Good faith, however, inheres only within the parameters of tolerable judgment. It does
not apply where the issues are so simple and the applicable legal procedures evident
and basic as to be beyond possible margins of error. In the case at bench, Dilag failed
to follow basic legal procedures which are not excusable but renders him
administratively liable for gross ignorance of the law and procedure (During
questioning, Dilag said that re-filing is allowed in a dismissal with or without prejudice.

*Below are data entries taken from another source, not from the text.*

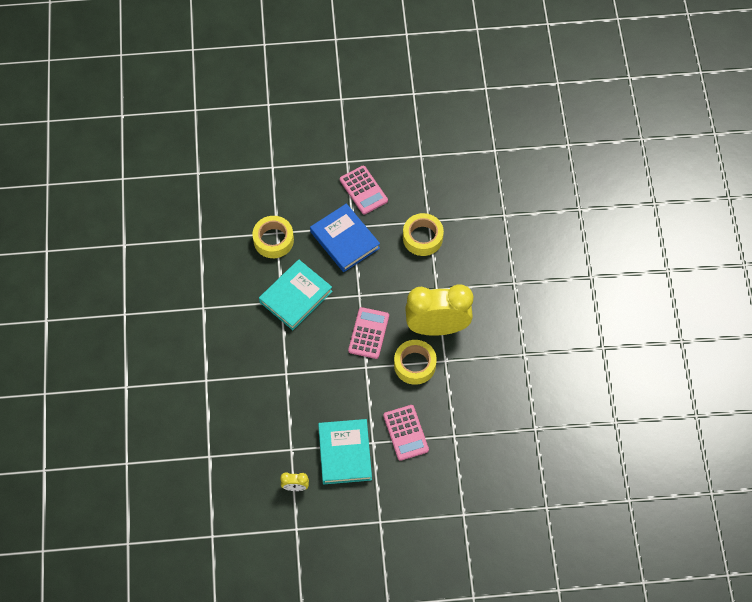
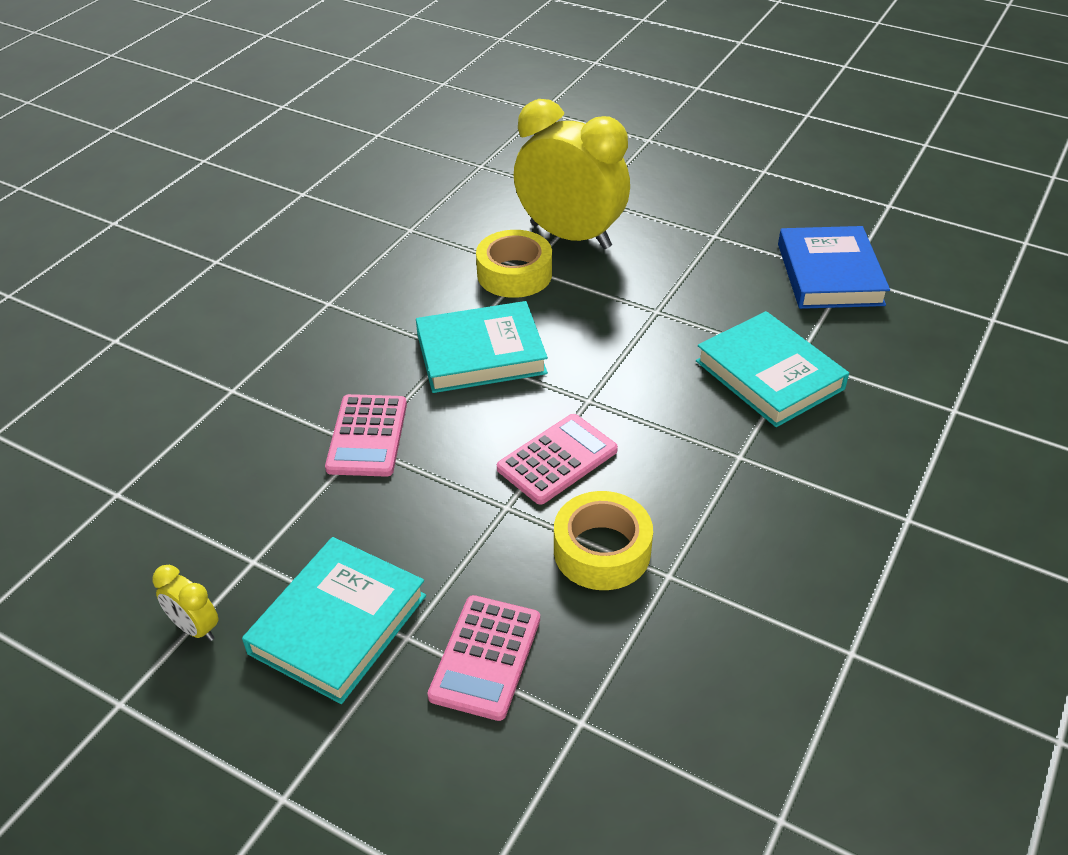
camera: 35 degrees right, 20 degrees down
(345, 240) = (628, 321): blue book -> blue book (829, 274)
(363, 190) = (713, 277): pink calculator -> pink calculator (367, 436)
(422, 238) = (769, 375): yellow tape -> turquoise book
(437, 327) = (695, 514): yellow clock -> yellow clock (570, 236)

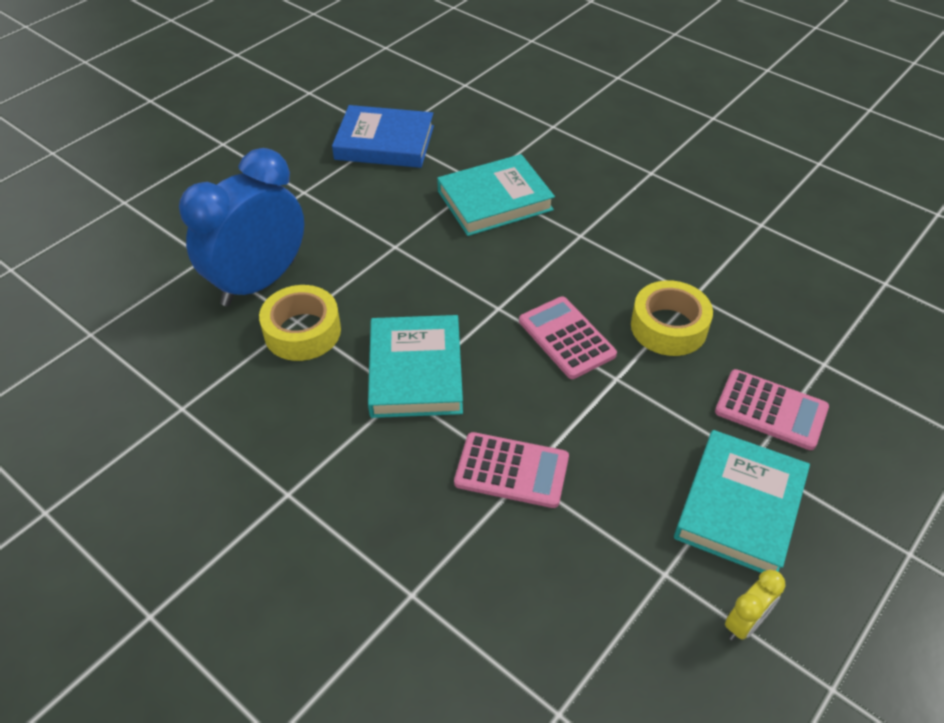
camera: 80 degrees left, 5 degrees up
(338, 624) = (739, 506): turquoise book -> turquoise book turned 75 degrees clockwise
(570, 236) = (259, 282): yellow clock -> blue clock

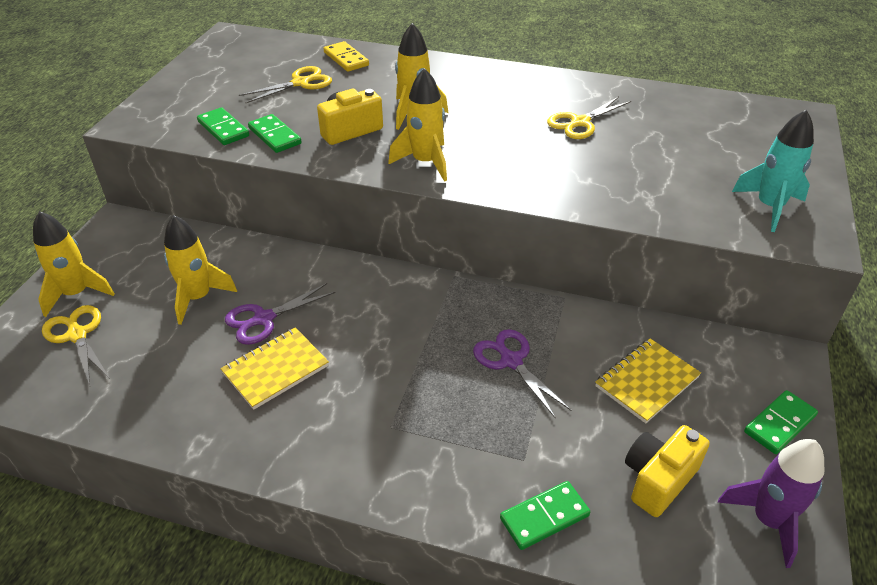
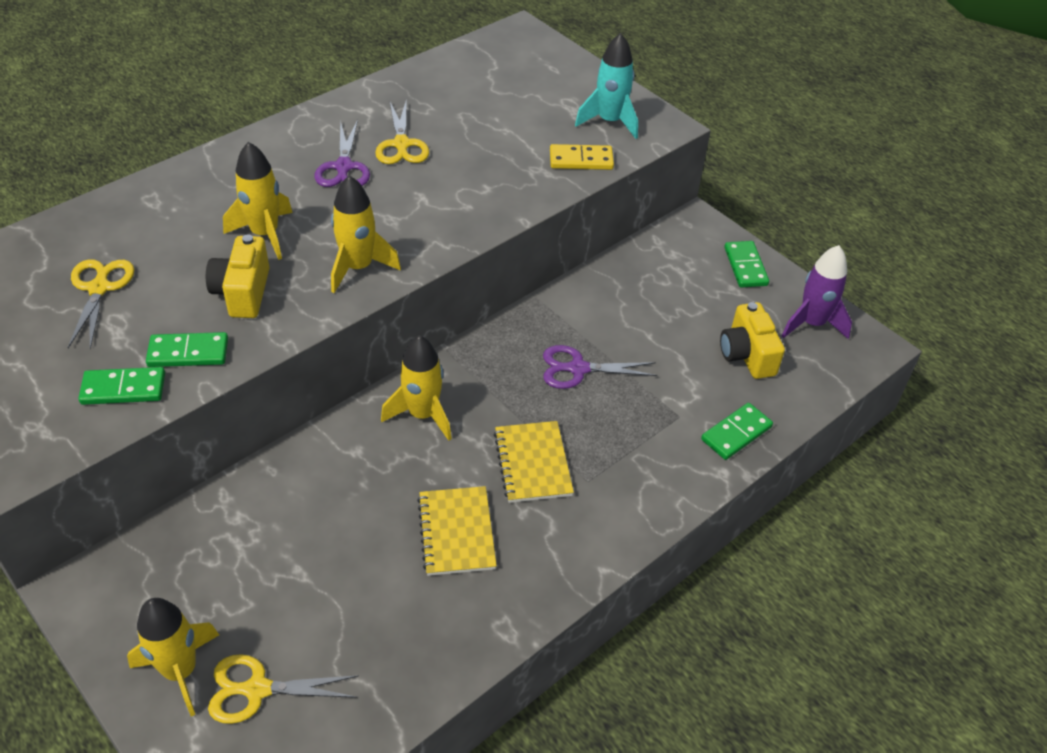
camera: 60 degrees left, 5 degrees up
(198, 298) = (295, 557): yellow rocket -> yellow rocket (422, 414)
(263, 319) = (378, 514): purple scissors -> purple scissors (343, 167)
(346, 59) = (92, 231): yellow domino -> yellow domino (581, 160)
(544, 517) = (736, 433): green domino -> green domino turned 45 degrees clockwise
(647, 382) = (660, 306): yellow notebook -> yellow notebook (533, 463)

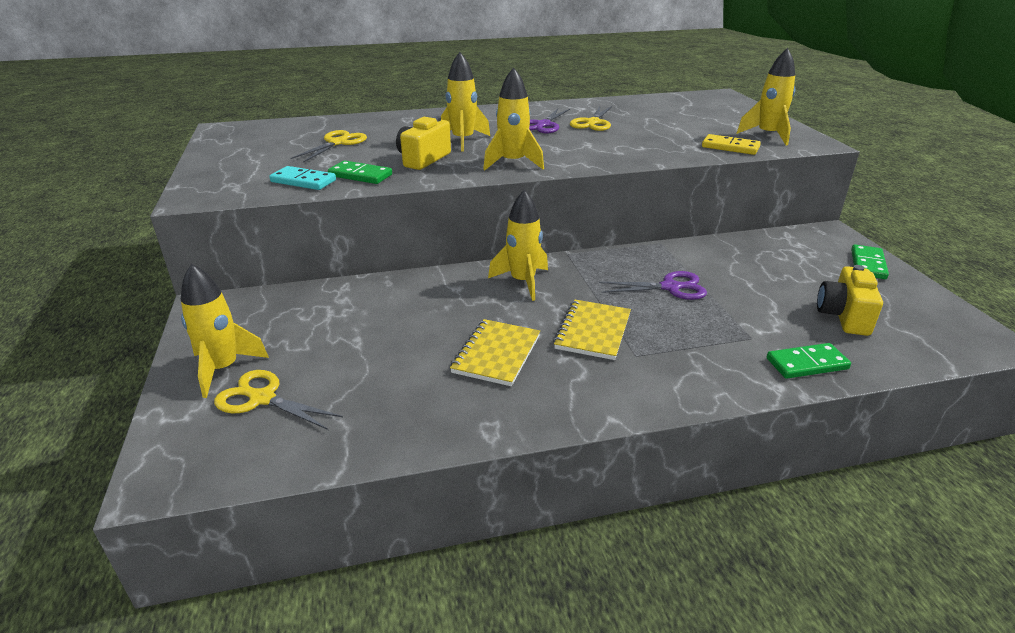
camera: 30 degrees right, 15 degrees down
(123, 388) = (303, 181): green domino -> turquoise domino
(577, 369) = (671, 287): purple scissors -> purple scissors turned 150 degrees clockwise
(610, 122) = (767, 135): turquoise rocket -> yellow rocket
(812, 323) = (926, 312): purple rocket -> none

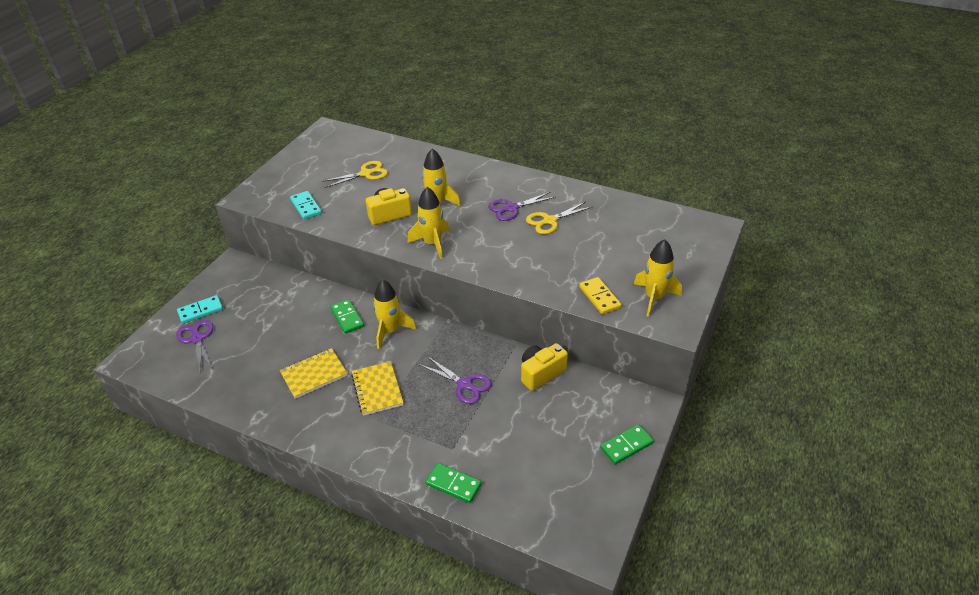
camera: 40 degrees right, 10 degrees up
(223, 369) = (200, 311): yellow rocket -> turquoise domino
(262, 398) = (197, 339): yellow scissors -> purple scissors
(360, 175) = (338, 215): green domino -> green domino (347, 318)
(593, 331) = (377, 389): yellow notebook -> yellow notebook turned 75 degrees counterclockwise
(843, 316) = (532, 471): yellow camera -> yellow camera (541, 373)

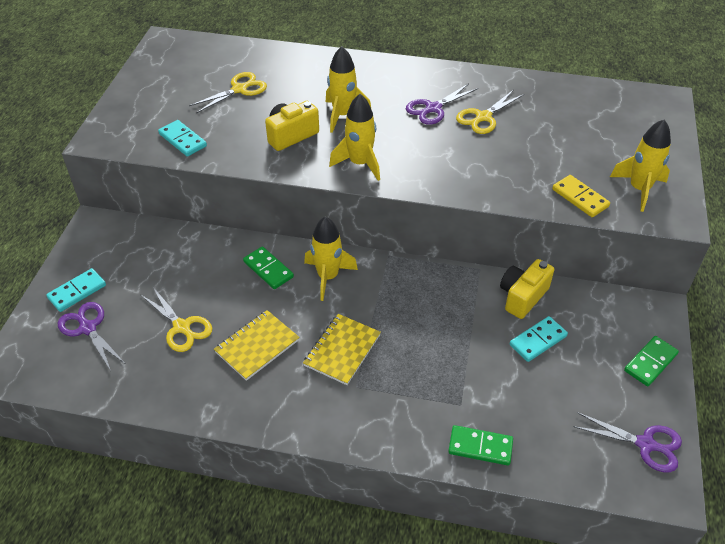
camera: 15 degrees left, 5 degrees up
(264, 350) = (182, 327): none -> yellow scissors
(377, 389) = (342, 350): yellow notebook -> yellow notebook turned 60 degrees clockwise
(465, 385) = (442, 326): purple scissors -> purple scissors (646, 444)
(538, 410) = (538, 340): none -> turquoise domino

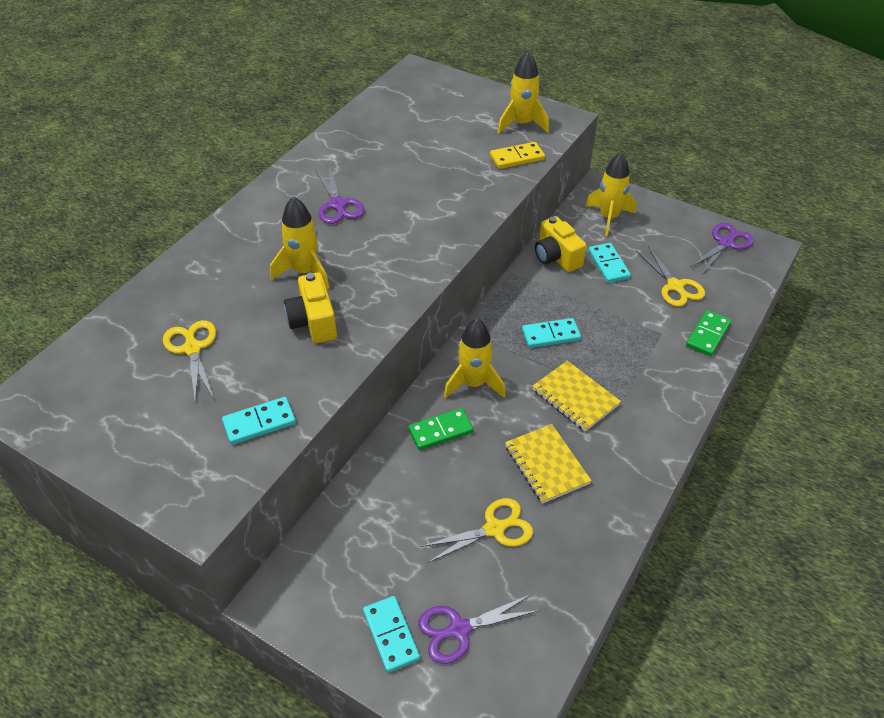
camera: 70 degrees left, 0 degrees up
(360, 163) = (394, 279): yellow rocket -> yellow rocket (608, 218)
(412, 315) = (550, 335): none -> turquoise domino
(483, 117) = (373, 177): yellow scissors -> yellow scissors (675, 286)
(650, 362) = (651, 212): green domino -> none

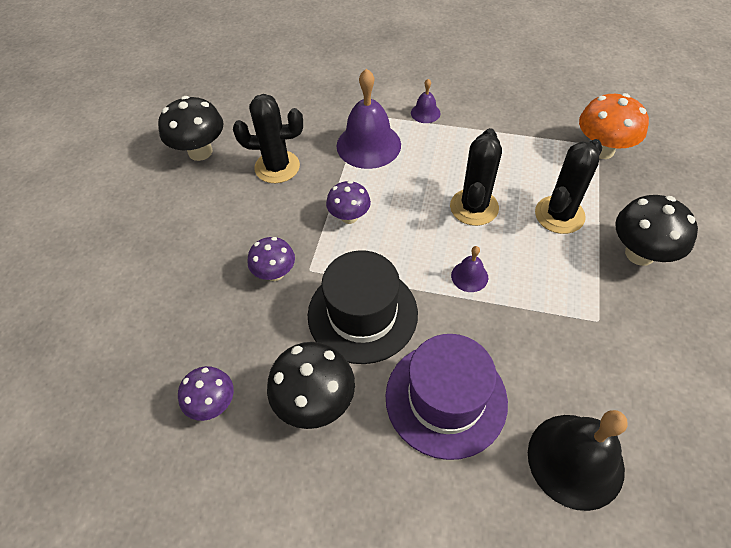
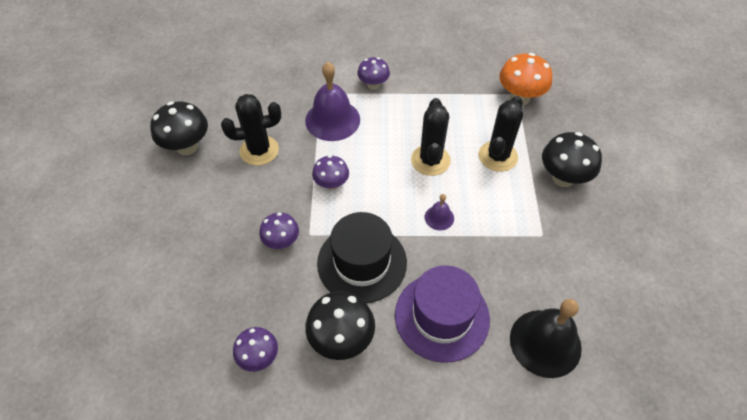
camera: 15 degrees left, 0 degrees up
(425, 113) = (373, 85): purple bell -> purple mushroom

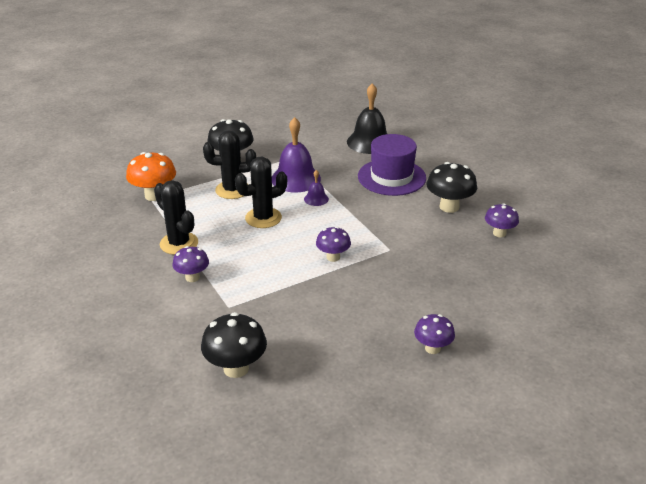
camera: 120 degrees left, 20 degrees down
(187, 147) = (374, 366): black mushroom -> black mushroom (236, 368)
(259, 150) = (335, 314): black cactus -> black cactus (179, 243)
(281, 242) = (410, 260): purple mushroom -> purple mushroom (432, 348)
(332, 120) = (259, 285): purple bell -> purple bell (296, 179)
(362, 262) = (387, 218): black hat -> none

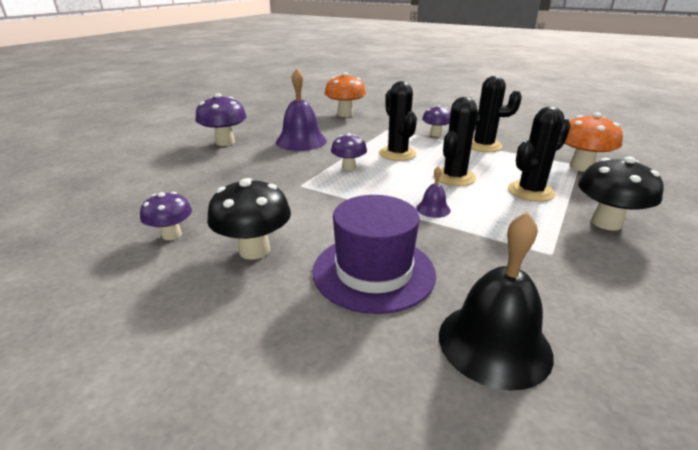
camera: 150 degrees right, 5 degrees down
(236, 368) = (345, 114): black mushroom -> orange mushroom
(271, 260) = (397, 154): none -> black cactus
(296, 179) = (493, 225): purple bell -> purple bell (301, 141)
(432, 348) = (225, 142): purple mushroom -> purple mushroom, size x1.56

Also, he deiced a case even before the submission of the City Prosecutor relative to
the investigation to determine collusion between the parties as required under Sec. 9
of the Rule on Declaration of Absolute Nullity of Void Marriages and Annulment of
Voidable Marriages)
Dilag was charged with gross ignorance of the law. However, to warrant a
finding of gross ignorance of the law, the error must be so gross and patent as to
produce an inference of bad faith. The acts complained of must not only be contrary
to existing law and jurisprudence, but were also motivated by bad faith, fraud,
dishonesty, and corruption. For to hold a judge administratively accountable for ever
erroneous order or decision he renders would be intolerable. In the case at bar, there
was no allegation whatsoever that Dilag was motivated by bad faith, malice or
corruption when he issued the premature warrant of arrest. Be that as it may, the
Court holds him administratively liable for his unfamiliarity with the rules on the
conduct of prelim investigations. Judges should be conversant with basic legal norms
and precepts as well as with the statutes and procedural rules. They are expected to
follow developments in the law and to apply them. Having accepted the exalted
position of a judge, whereby he judges his fellowmen, the judge owes it to the public
who depend on him, and to the dignity of the court he sits in, to be proficient in the
law. Thus, the Code of Judicial Conduct requires a judge to be faithful to the law and
be the embodiment of professional competence.